# Need Roofing codes for Florida



## okroofing (Mar 23, 2011)

Hey Im about to start a re-roof on an apartment complex in orlando and Ive heard the codes have changed and I cant find anything on the new codes can any one help me out. Ill be doing shingles and flat roofs.


----------



## Roofmaster417 (Mar 23, 2011)

okroofing said:


> Hey Im about to start a re-roof on an apartment complex in orlando and Ive heard the codes have changed and I cant find anything on the new codes can any one help me out. Ill be doing shingles and flat roofs.



You accepted a job in the most strictest state concerning building codes without knowing them?

Orlanda has the 2 stage inspection.1st) Dry in, 2nd final.I studied the international building codes for roof structures and assemblies.I also studied the florida 2004 revised as well.

Are you licensed for the state of Florida? It is a felony to contract without a license anywhere in the state.

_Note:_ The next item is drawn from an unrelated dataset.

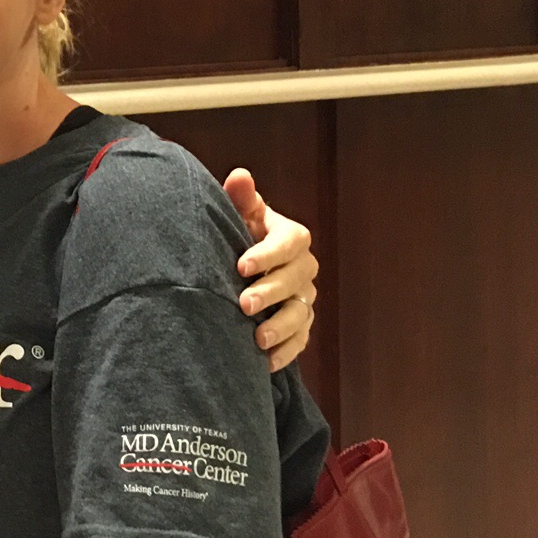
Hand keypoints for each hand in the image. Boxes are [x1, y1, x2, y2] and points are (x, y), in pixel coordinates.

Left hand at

Are you familiar with the permit processes according to orange county?

I have the info you need.I will post some links tommorow for you.


----------



## okroofing (Mar 24, 2011)

yeah I'm Licensed, I just Pulled my permit the other day with the city of orlando I know most of the codes It's just been about four years since ive done work in florida, I just wanted to find some material to refresh myself and make sure Im up to par on the new codes.


----------



## joecaption (Mar 27, 2011)

Then why not ask the local building dept. And while your there ask them where you can get a new code book.


----------



## Roofmaster417 (Mar 28, 2011)

joecaption said:


> Then why not ask the local building dept. And while your there ask them where you can get a new code book.



Yep   www.florida.gov


----------